* **Assignment**:
Copy out the material below, putting "donut chart" wherever "pie chart" appears and keeping everything else the same.

* **Material provided**:
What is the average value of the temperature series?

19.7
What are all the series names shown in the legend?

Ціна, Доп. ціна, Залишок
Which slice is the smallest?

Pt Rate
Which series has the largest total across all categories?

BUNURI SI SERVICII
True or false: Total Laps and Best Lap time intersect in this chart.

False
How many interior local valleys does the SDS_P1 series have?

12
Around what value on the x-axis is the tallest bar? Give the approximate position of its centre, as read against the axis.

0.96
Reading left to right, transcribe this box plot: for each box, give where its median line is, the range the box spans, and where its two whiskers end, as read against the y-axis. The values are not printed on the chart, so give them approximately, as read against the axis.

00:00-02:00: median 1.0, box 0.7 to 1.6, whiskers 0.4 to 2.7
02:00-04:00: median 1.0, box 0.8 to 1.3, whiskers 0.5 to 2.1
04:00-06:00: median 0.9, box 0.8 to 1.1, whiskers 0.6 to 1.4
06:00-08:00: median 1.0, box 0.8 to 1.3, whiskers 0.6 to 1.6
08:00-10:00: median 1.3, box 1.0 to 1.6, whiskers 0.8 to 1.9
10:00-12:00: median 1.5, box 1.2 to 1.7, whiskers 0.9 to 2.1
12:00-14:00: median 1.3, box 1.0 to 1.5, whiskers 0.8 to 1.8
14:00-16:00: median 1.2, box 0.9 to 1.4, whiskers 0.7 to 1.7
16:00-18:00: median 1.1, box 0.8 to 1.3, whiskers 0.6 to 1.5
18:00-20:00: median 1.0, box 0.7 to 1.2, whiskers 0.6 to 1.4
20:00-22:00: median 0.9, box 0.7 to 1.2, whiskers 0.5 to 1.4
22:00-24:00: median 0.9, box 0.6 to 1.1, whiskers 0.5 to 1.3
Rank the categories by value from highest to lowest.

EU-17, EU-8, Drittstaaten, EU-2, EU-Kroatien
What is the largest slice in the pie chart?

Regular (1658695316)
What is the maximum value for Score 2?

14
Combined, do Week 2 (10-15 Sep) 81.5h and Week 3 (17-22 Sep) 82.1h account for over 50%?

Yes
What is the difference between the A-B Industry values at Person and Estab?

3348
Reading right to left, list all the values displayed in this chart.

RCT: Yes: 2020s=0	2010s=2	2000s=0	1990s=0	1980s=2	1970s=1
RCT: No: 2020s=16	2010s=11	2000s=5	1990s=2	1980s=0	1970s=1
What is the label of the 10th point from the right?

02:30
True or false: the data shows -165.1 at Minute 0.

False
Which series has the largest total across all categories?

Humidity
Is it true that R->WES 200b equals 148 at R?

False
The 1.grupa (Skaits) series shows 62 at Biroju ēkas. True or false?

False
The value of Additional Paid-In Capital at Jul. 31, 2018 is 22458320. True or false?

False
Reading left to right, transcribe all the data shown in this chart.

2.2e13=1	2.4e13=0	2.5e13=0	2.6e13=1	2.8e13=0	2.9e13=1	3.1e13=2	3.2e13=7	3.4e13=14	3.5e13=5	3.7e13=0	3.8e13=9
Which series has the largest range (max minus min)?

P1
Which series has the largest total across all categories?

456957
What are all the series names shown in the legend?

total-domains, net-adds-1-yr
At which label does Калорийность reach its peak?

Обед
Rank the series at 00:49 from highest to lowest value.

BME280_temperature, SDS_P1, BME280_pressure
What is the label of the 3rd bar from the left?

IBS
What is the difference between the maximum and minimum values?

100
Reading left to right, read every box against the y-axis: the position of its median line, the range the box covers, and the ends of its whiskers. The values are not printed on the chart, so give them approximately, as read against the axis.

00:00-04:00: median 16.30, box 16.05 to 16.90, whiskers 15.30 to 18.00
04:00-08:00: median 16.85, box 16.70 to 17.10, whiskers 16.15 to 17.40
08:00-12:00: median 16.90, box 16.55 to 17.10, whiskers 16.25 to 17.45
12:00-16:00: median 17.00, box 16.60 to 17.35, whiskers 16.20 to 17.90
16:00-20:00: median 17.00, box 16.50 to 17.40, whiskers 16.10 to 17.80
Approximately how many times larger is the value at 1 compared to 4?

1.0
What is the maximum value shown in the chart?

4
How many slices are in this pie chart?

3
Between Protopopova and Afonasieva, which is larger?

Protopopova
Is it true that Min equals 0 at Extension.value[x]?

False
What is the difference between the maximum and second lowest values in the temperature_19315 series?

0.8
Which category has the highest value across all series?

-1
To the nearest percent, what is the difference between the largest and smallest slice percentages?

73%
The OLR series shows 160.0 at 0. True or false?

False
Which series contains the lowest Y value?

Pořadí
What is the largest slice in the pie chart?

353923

* **Result of this exercise**:
What is the average value of the temperature series?

19.7
What are all the series names shown in the legend?

Ціна, Доп. ціна, Залишок
Which slice is the smallest?

Pt Rate
Which series has the largest total across all categories?

BUNURI SI SERVICII
True or false: Total Laps and Best Lap time intersect in this chart.

False
How many interior local valleys does the SDS_P1 series have?

12
Around what value on the x-axis is the tallest bar? Give the approximate position of its centre, as read against the axis.

0.96
Reading left to right, transcribe this box plot: for each box, give where its median line is, the range the box spans, and where its two whiskers end, as read against the y-axis. The values are not printed on the chart, so give them approximately, as read against the axis.

00:00-02:00: median 1.0, box 0.7 to 1.6, whiskers 0.4 to 2.7
02:00-04:00: median 1.0, box 0.8 to 1.3, whiskers 0.5 to 2.1
04:00-06:00: median 0.9, box 0.8 to 1.1, whiskers 0.6 to 1.4
06:00-08:00: median 1.0, box 0.8 to 1.3, whiskers 0.6 to 1.6
08:00-10:00: median 1.3, box 1.0 to 1.6, whiskers 0.8 to 1.9
10:00-12:00: median 1.5, box 1.2 to 1.7, whiskers 0.9 to 2.1
12:00-14:00: median 1.3, box 1.0 to 1.5, whiskers 0.8 to 1.8
14:00-16:00: median 1.2, box 0.9 to 1.4, whiskers 0.7 to 1.7
16:00-18:00: median 1.1, box 0.8 to 1.3, whiskers 0.6 to 1.5
18:00-20:00: median 1.0, box 0.7 to 1.2, whiskers 0.6 to 1.4
20:00-22:00: median 0.9, box 0.7 to 1.2, whiskers 0.5 to 1.4
22:00-24:00: median 0.9, box 0.6 to 1.1, whiskers 0.5 to 1.3
Rank the categories by value from highest to lowest.

EU-17, EU-8, Drittstaaten, EU-2, EU-Kroatien
What is the largest slice in the donut chart?

Regular (1658695316)
What is the maximum value for Score 2?

14
Combined, do Week 2 (10-15 Sep) 81.5h and Week 3 (17-22 Sep) 82.1h account for over 50%?

Yes
What is the difference between the A-B Industry values at Person and Estab?

3348
Reading right to left, list all the values displayed in this chart.

RCT: Yes: 2020s=0	2010s=2	2000s=0	1990s=0	1980s=2	1970s=1
RCT: No: 2020s=16	2010s=11	2000s=5	1990s=2	1980s=0	1970s=1
What is the label of the 10th point from the right?

02:30
True or false: the data shows -165.1 at Minute 0.

False
Which series has the largest total across all categories?

Humidity
Is it true that R->WES 200b equals 148 at R?

False
The 1.grupa (Skaits) series shows 62 at Biroju ēkas. True or false?

False
The value of Additional Paid-In Capital at Jul. 31, 2018 is 22458320. True or false?

False
Reading left to right, transcribe all the data shown in this chart.

2.2e13=1	2.4e13=0	2.5e13=0	2.6e13=1	2.8e13=0	2.9e13=1	3.1e13=2	3.2e13=7	3.4e13=14	3.5e13=5	3.7e13=0	3.8e13=9
Which series has the largest range (max minus min)?

P1
Which series has the largest total across all categories?

456957
What are all the series names shown in the legend?

total-domains, net-adds-1-yr
At which label does Калорийность reach its peak?

Обед
Rank the series at 00:49 from highest to lowest value.

BME280_temperature, SDS_P1, BME280_pressure
What is the label of the 3rd bar from the left?

IBS
What is the difference between the maximum and minimum values?

100
Reading left to right, read every box against the y-axis: the position of its median line, the range the box covers, and the ends of its whiskers. The values are not printed on the chart, so give them approximately, as read against the axis.

00:00-04:00: median 16.30, box 16.05 to 16.90, whiskers 15.30 to 18.00
04:00-08:00: median 16.85, box 16.70 to 17.10, whiskers 16.15 to 17.40
08:00-12:00: median 16.90, box 16.55 to 17.10, whiskers 16.25 to 17.45
12:00-16:00: median 17.00, box 16.60 to 17.35, whiskers 16.20 to 17.90
16:00-20:00: median 17.00, box 16.50 to 17.40, whiskers 16.10 to 17.80
Approximately how many times larger is the value at 1 compared to 4?

1.0
What is the maximum value shown in the chart?

4
How many slices are in this donut chart?

3
Between Protopopova and Afonasieva, which is larger?

Protopopova
Is it true that Min equals 0 at Extension.value[x]?

False
What is the difference between the maximum and second lowest values in the temperature_19315 series?

0.8
Which category has the highest value across all series?

-1
To the nearest percent, what is the difference between the largest and smallest slice percentages?

73%
The OLR series shows 160.0 at 0. True or false?

False
Which series contains the lowest Y value?

Pořadí
What is the largest slice in the donut chart?

353923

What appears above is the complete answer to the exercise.